A commodity price shock occurs when the price of a raw material moves sharply in a short period, typically driven by a supply disruption, demand surge, or speculative repricing of risk.
Commodity markets are global and interconnected. Brent crude oil is priced in US dollars on the ICE exchange in London. When that price moves, it affects every country that imports oil, regardless of whether they are involved in the conflict that caused the shock. In the Strait of Hormuz escalation of February–March 2026, Brent surged from $70 to $107.81 per barrel (+54%) in under two months (EIA Short-Term Energy Outlook, March 2026). This affected fuel prices in the Philippines within days, even though the Philippines has no direct involvement in the US-Iran conflict.
Not all commodities behave the same way during shocks. Energy commodities like oil and natural gas tend to spike quickly. Agricultural commodities like wheat and corn move more slowly because existing stockpiles and alternative suppliers can buffer the initial shock. The EIA estimated that the effective closure of the Strait of Hormuz removed approximately 16 million barrels per day of crude oil flow — 80% of the strait’s normal volume (EIA, March 2026).
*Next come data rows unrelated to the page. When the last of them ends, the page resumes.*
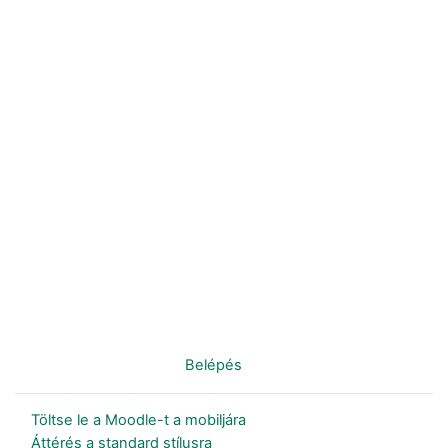
Nincs bejelentkezve. (
Belépés
)
Töltse le a Moodle-t a mobiljára
Áttérés a standard stílusra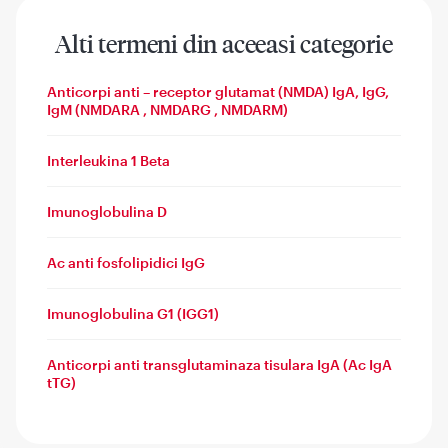
Alti termeni din aceeasi categorie
Anticorpi anti – receptor glutamat (NMDA) IgA, IgG,
IgM (NMDARA , NMDARG , NMDARM)
Interleukina 1 Beta
Imunoglobulina D
Ac anti fosfolipidici IgG
Imunoglobulina G1 (IGG1)
Anticorpi anti transglutaminaza tisulara IgA (Ac IgA
tTG)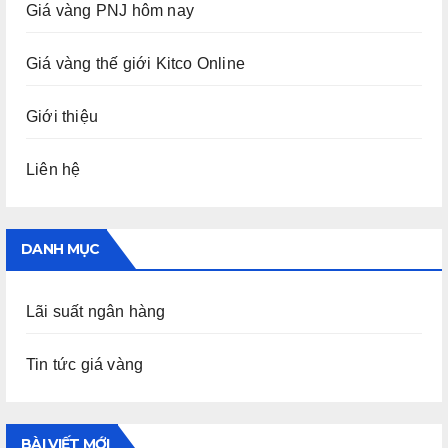
Giá vàng PNJ hôm nay
Giá vàng thế giới Kitco Online
Giới thiệu
Liên hệ
DANH MỤC
Lãi suất ngân hàng
Tin tức giá vàng
BÀI VIẾT MỚI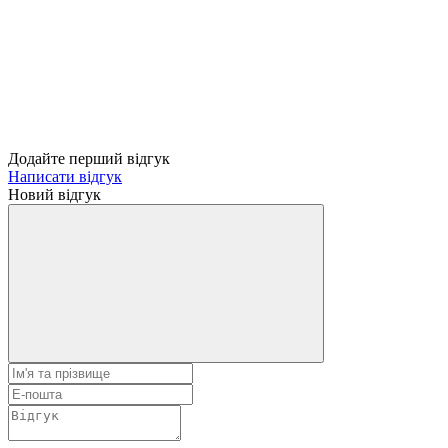
Додайте перший відгук
Написати відгук
Новий відгук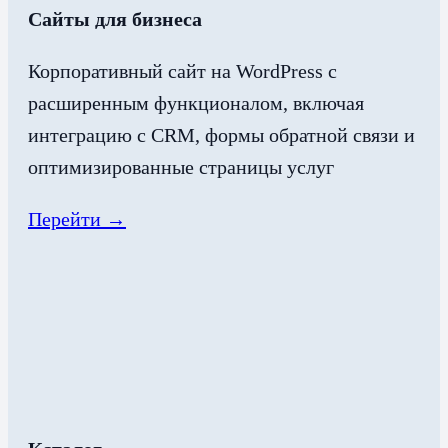
Сайты для бизнеса
Корпоративный сайт на WordPress с
расширенным функционалом, включая
интеграцию с CRM, формы обратной связи и
оптимизированные страницы услуг
Перейти →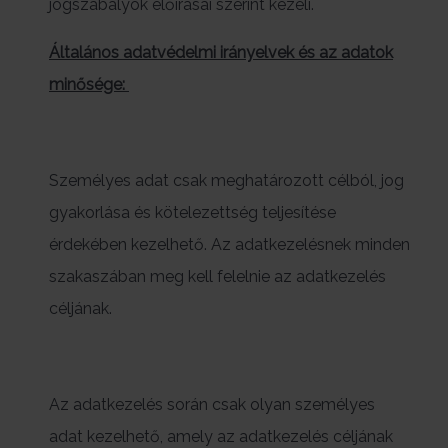
jogszabályok előírásai szerint kezeli.
Általános adatvédelmi irányelvek és az adatok
minősége:
Személyes adat csak meghatározott célból, jog
gyakorlása és kötelezettség teljesítése
érdekében kezelhető. Az adatkezelésnek minden
szakaszában meg kell felelnie az adatkezelés
céljának.
Az adatkezelés során csak olyan személyes
adat kezelhető, amely az adatkezelés céljának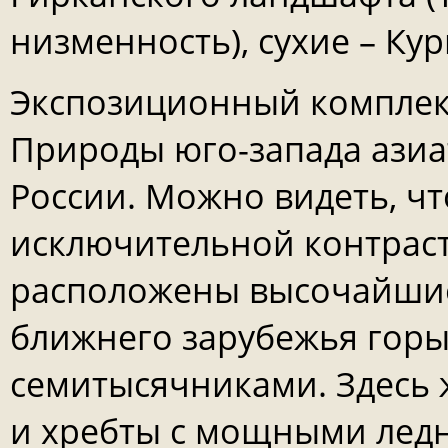
низменность), сухие – Ку
Экспозиционный комплекс
Природы юго-запада азиа
России. Можно видеть, чт
исключительной контрас
расположены высочайшие
ближнего зарубежья гор
семитысячниками. Здесь 
и хребты с мощными ледн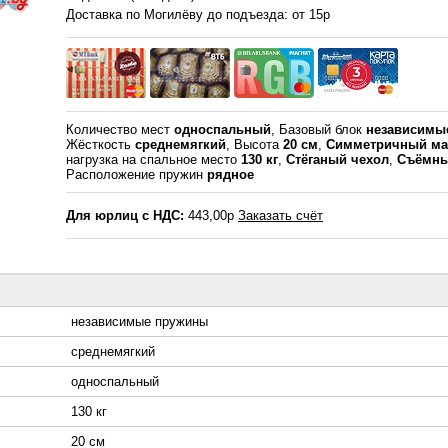
Доставка по Могилёву до подъезда: от 15р
Количество мест
односпальный
, Базовый блок
независимы
Жёсткость
среднемягкий
, Высота
20 см
,
Симметричный ма
нагрузка на спальное место
130 кг
,
Стёганый чехол
,
Съёмны
Расположение пружин
рядное
Для юрлиц с НДС:
443,00р
Заказать счёт
независимые пружины
среднемягкий
односпальный
130 кг
20 см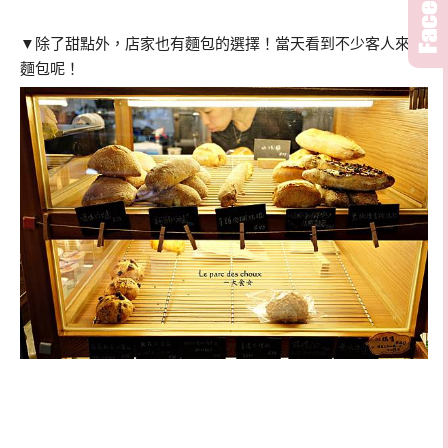
▼除了甜點外，店家也有麵包的選擇！當天看到不少客人來買
麵包呢！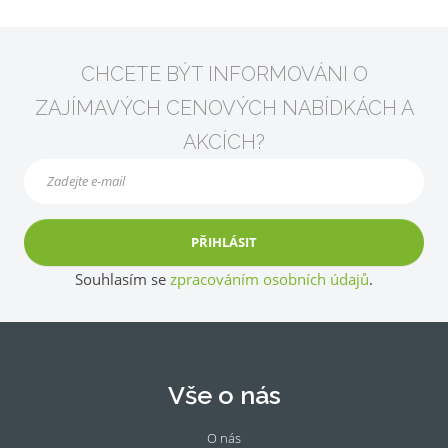
CHCETE BÝT INFORMOVÁNI O
ZAJÍMAVÝCH CENOVÝCH NABÍDKÁCH A
AKCÍCH?
PŘIHLÁSIT
Souhlasím se
zpracováním osobních údajů
.
Vše o nás
O nás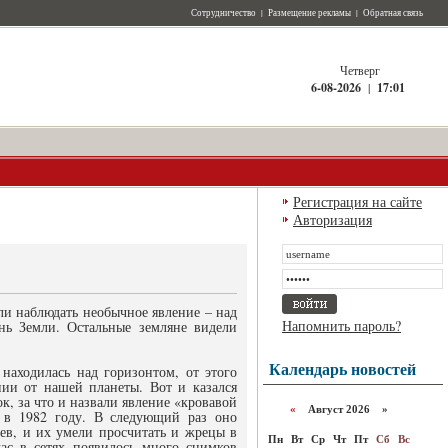
Сотрудничество
|
Размещение рекламы
|
Обратная связь
Четверг
6-08-2026
|
17:01
Регистрация на сайте
Авторизация
и наблюдать необычное явление – над
Напомнить пароль?
нь Земли. Остальные земляне видели
Календарь новостей
находилась над горизонтом, от этого
нии от нашей планеты. Вот и казался
к, за что и назвали явление «кровавой
«
Август 2026 »
и в 1982 году. В следующий раз оно
ев, и их умели просчитать и жрецы в
Пн
Вт
Ср
Чт
Пт
Сб
Вс
ас в сетях появилось много снимков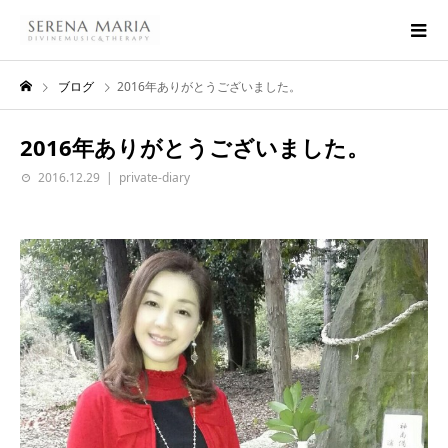
ブログ
2016年ありがとうございました。
2016年ありがとうございました。
2016.12.29
private-diary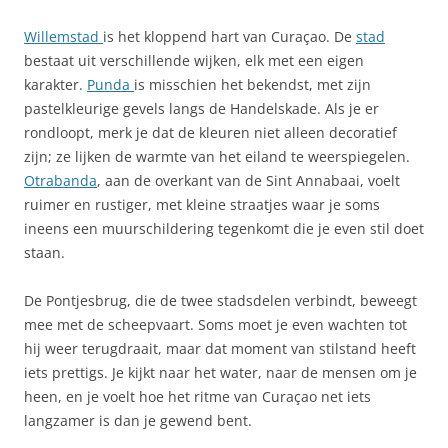
Willemstad
is het kloppend hart van Curaçao. De
stad
bestaat uit verschillende wijken, elk met een eigen
karakter.
Punda
is misschien het bekendst, met zijn
pastelkleurige gevels langs de Handelskade. Als je er
rondloopt, merk je dat de kleuren niet alleen decoratief
zijn; ze lijken de warmte van het eiland te weerspiegelen.
Otrabanda
, aan de overkant van de Sint Annabaai, voelt
ruimer en rustiger, met kleine straatjes waar je soms
ineens een muurschildering tegenkomt die je even stil doet
staan.
De Pontjesbrug, die de twee stadsdelen verbindt, beweegt
mee met de scheepvaart. Soms moet je even wachten tot
hij weer terugdraait, maar dat moment van stilstand heeft
iets prettigs. Je kijkt naar het water, naar de mensen om je
heen, en je voelt hoe het ritme van Curaçao net iets
langzamer is dan je gewend bent.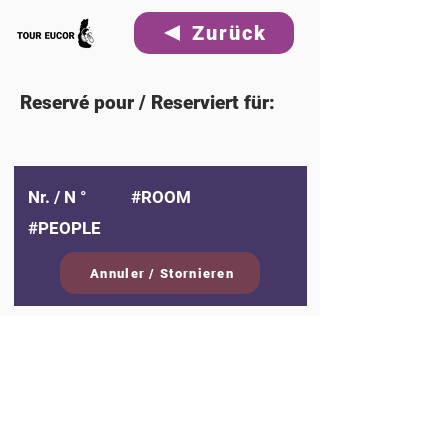
Zurück
Reservé pour / Reserviert für:
Nr. / N °
#ROOM
#PEOPLE
Annuler / Stornieren
Auftaktabend / Soirée de
lancement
The concept of a price shock depends on whether a country is a net importer or net exporter. For net exporters like Brazil (soybeans, oil) or Indonesia (palm oil), a commodity price shock can actually be beneficial, increasing export revenues and potentially strengthening the currency. For net importers like Egypt or Pakistan, the same shock is devastating.
Substitution effects can dampen or redirect shocks. When sunflower oil prices spiked due to the Ukraine war, consumers switched to palm oil or soybean oil, causing those prices to rise too. India banned rice exports in July 2023 (WTO notification, 2023) to stabilize domestic prices, but this worsened the global shock for importing countries — particularly in Sub-Saharan Africa.
Speculative trading amplifies commodity shocks in the short run. The Federal Reserve Bank of Dallas estimated that a one-quarter closure of the Strait of Hormuz would raise average WTI prices to $98 per barrel and lower global GDP growth by an annualized 2.9 percentage points (Dallas Fed, Q1 2026).